## GOAL OF THE EXERCISE
For the listing below, return the line containing "none; stroke-linecap: round;", the line containing "M 2,333 L 58,298", and all lines in between, exactly as written and nothing else.

======== INFORMATION GIVEN ========

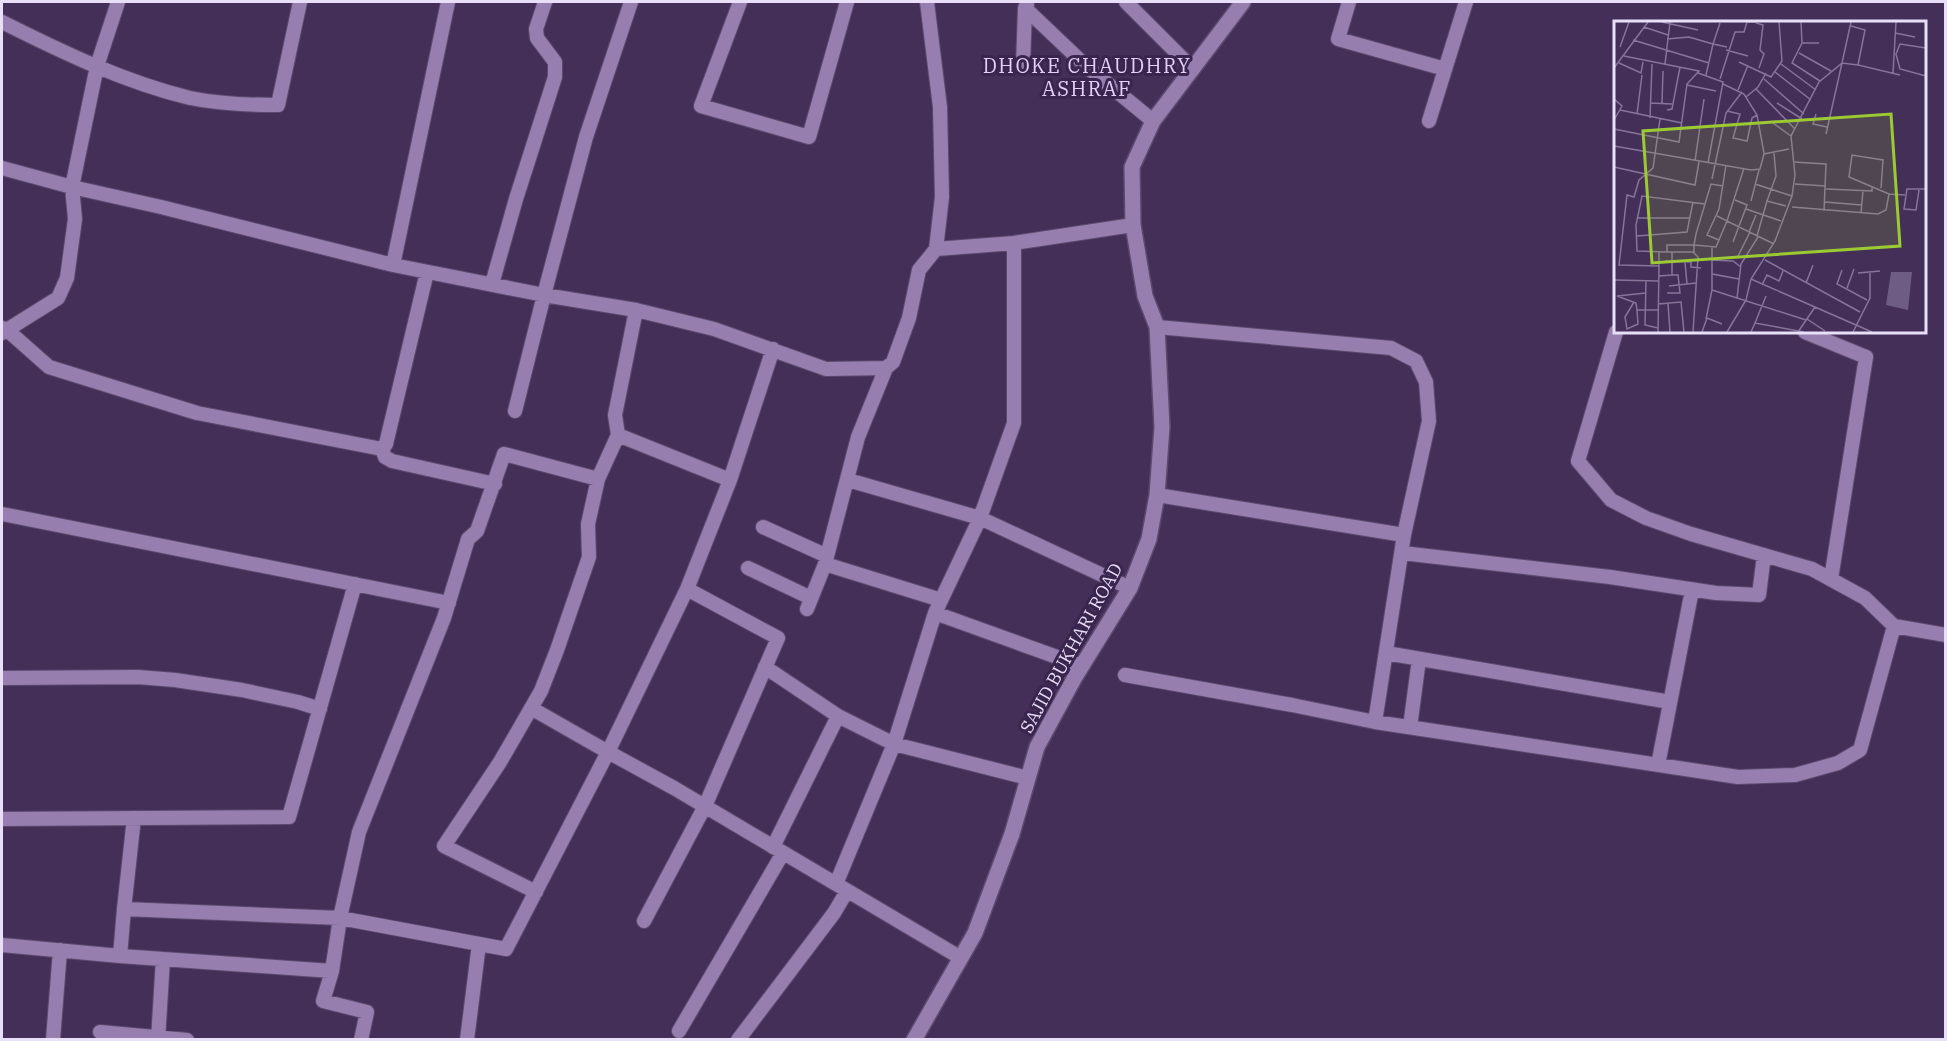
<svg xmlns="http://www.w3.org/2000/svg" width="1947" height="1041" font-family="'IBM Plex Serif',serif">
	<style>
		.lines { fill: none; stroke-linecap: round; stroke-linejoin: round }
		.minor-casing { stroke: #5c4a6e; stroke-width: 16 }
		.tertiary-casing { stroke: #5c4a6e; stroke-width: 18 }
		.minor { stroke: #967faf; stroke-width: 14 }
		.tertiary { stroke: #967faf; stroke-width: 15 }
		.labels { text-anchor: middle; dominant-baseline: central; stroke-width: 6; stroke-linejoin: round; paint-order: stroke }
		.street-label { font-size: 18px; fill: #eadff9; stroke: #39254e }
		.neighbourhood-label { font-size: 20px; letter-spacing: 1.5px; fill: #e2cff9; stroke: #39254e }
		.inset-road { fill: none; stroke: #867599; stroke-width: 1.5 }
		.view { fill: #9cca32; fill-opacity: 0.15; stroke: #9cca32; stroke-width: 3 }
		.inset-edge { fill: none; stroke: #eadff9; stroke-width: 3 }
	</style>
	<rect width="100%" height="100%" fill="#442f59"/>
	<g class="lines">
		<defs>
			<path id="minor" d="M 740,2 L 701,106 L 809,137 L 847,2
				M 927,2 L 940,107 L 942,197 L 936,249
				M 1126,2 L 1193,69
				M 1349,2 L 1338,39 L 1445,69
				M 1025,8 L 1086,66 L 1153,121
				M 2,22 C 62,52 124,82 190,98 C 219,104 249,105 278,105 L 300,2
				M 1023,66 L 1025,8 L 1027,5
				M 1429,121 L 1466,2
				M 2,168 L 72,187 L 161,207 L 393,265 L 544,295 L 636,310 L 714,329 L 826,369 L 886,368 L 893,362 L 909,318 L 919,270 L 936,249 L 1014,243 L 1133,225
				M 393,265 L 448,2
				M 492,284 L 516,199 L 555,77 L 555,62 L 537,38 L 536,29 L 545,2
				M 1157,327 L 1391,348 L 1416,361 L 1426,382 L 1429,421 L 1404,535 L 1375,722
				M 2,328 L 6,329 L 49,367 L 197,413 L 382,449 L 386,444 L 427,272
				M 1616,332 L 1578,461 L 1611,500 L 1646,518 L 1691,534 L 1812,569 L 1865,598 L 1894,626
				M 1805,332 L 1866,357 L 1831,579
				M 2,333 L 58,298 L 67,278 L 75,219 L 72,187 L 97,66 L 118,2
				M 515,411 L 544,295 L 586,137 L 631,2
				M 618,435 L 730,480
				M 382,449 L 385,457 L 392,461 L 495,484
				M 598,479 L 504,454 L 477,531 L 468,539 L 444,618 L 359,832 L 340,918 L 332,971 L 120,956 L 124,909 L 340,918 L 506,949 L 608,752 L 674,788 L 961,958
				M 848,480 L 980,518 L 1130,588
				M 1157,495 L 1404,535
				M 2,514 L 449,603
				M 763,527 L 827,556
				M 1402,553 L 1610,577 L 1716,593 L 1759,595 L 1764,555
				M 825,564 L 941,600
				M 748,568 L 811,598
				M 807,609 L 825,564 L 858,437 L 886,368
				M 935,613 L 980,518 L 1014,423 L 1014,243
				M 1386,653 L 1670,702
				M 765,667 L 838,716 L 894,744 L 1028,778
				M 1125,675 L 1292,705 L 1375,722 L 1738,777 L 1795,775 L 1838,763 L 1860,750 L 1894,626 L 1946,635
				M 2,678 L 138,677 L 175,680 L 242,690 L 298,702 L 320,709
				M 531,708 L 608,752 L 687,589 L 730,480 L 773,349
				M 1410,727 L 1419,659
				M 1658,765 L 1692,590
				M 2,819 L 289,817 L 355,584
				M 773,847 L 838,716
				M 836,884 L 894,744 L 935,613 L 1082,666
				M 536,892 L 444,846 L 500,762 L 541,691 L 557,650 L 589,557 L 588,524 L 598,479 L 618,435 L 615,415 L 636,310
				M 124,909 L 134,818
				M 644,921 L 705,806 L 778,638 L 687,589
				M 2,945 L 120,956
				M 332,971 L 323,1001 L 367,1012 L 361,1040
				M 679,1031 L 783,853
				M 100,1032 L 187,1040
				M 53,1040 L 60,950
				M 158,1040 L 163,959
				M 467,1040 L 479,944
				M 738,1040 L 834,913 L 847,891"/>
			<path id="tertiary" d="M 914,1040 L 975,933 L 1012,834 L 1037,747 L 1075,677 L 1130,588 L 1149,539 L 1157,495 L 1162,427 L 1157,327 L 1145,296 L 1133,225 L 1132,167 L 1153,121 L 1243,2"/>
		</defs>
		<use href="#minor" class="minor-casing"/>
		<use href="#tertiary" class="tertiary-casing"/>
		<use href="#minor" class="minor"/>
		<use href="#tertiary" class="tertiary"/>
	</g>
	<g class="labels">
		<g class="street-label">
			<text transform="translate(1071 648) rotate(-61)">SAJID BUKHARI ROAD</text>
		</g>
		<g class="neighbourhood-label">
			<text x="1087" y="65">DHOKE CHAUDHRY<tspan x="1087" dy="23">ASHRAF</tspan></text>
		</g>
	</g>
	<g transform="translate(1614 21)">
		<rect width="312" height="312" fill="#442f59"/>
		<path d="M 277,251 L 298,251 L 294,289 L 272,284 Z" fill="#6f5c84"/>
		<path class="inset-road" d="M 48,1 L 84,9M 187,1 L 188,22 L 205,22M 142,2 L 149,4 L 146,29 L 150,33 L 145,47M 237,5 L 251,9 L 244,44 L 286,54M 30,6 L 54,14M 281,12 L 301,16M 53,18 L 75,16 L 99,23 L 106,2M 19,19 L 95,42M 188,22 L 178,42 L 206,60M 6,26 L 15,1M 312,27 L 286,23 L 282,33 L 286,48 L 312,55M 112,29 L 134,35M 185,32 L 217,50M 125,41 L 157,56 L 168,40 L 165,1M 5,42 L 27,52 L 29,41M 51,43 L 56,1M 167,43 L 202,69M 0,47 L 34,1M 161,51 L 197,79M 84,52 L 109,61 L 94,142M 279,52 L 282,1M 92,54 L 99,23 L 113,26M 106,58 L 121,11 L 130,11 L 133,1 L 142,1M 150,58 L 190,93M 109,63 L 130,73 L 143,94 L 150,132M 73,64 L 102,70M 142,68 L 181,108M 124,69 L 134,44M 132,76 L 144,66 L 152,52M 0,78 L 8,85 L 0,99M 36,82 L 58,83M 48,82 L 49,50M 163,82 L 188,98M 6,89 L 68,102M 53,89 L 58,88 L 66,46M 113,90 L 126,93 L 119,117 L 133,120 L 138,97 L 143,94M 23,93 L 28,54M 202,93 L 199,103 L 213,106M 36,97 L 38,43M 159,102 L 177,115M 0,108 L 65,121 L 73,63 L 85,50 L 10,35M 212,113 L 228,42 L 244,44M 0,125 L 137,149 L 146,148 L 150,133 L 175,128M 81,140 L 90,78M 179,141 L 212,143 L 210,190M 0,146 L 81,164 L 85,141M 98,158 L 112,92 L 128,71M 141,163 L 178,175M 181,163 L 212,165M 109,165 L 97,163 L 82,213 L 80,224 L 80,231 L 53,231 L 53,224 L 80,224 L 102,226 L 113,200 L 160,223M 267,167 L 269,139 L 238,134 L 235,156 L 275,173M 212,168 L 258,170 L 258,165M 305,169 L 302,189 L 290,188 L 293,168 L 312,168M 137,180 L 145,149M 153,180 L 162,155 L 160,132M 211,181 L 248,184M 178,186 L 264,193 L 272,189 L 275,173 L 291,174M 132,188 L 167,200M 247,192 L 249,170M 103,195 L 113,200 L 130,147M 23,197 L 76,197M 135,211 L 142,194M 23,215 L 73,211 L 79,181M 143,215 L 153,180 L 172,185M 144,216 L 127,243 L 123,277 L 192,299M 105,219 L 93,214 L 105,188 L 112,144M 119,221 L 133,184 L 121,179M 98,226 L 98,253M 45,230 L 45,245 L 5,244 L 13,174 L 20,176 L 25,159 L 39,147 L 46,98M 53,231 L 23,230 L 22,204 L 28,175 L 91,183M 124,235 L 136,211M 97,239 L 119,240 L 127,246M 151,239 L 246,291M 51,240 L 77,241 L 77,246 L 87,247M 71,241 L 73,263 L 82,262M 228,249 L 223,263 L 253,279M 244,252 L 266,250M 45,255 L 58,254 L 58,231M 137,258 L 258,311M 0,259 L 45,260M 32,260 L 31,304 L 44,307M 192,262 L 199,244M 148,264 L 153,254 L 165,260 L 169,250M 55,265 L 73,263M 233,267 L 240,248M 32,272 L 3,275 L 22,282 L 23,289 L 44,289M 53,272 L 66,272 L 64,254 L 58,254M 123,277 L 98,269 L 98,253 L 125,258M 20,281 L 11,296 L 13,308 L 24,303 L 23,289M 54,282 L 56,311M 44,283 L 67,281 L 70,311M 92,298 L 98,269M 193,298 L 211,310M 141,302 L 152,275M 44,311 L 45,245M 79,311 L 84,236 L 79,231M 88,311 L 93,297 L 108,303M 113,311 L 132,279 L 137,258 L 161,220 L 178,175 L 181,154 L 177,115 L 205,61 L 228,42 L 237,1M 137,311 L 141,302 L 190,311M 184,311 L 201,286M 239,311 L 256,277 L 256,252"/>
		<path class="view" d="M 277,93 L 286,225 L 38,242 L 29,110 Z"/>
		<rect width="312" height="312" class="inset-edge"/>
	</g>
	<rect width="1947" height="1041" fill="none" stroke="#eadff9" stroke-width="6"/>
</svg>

========

## EXPECTED ANSWER
		.lines { fill: none; stroke-linecap: round; stroke-linejoin: round }
		.minor-casing { stroke: #5c4a6e; stroke-width: 16 }
		.tertiary-casing { stroke: #5c4a6e; stroke-width: 18 }
		.minor { stroke: #967faf; stroke-width: 14 }
		.tertiary { stroke: #967faf; stroke-width: 15 }
		.labels { text-anchor: middle; dominant-baseline: central; stroke-width: 6; stroke-linejoin: round; paint-order: stroke }
		.street-label { font-size: 18px; fill: #eadff9; stroke: #39254e }
		.neighbourhood-label { font-size: 20px; letter-spacing: 1.5px; fill: #e2cff9; stroke: #39254e }
		.inset-road { fill: none; stroke: #867599; stroke-width: 1.5 }
		.view { fill: #9cca32; fill-opacity: 0.15; stroke: #9cca32; stroke-width: 3 }
		.inset-edge { fill: none; stroke: #eadff9; stroke-width: 3 }
	</style>
	<rect width="100%" height="100%" fill="#442f59"/>
	<g class="lines">
		<defs>
			<path id="minor" d="M 740,2 L 701,106 L 809,137 L 847,2
				M 927,2 L 940,107 L 942,197 L 936,249
				M 1126,2 L 1193,69
				M 1349,2 L 1338,39 L 1445,69
				M 1025,8 L 1086,66 L 1153,121
				M 2,22 C 62,52 124,82 190,98 C 219,104 249,105 278,105 L 300,2
				M 1023,66 L 1025,8 L 1027,5
				M 1429,121 L 1466,2
				M 2,168 L 72,187 L 161,207 L 393,265 L 544,295 L 636,310 L 714,329 L 826,369 L 886,368 L 893,362 L 909,318 L 919,270 L 936,249 L 1014,243 L 1133,225
				M 393,265 L 448,2
				M 492,284 L 516,199 L 555,77 L 555,62 L 537,38 L 536,29 L 545,2
				M 1157,327 L 1391,348 L 1416,361 L 1426,382 L 1429,421 L 1404,535 L 1375,722
				M 2,328 L 6,329 L 49,367 L 197,413 L 382,449 L 386,444 L 427,272
				M 1616,332 L 1578,461 L 1611,500 L 1646,518 L 1691,534 L 1812,569 L 1865,598 L 1894,626
				M 1805,332 L 1866,357 L 1831,579
				M 2,333 L 58,298 L 67,278 L 75,219 L 72,187 L 97,66 L 118,2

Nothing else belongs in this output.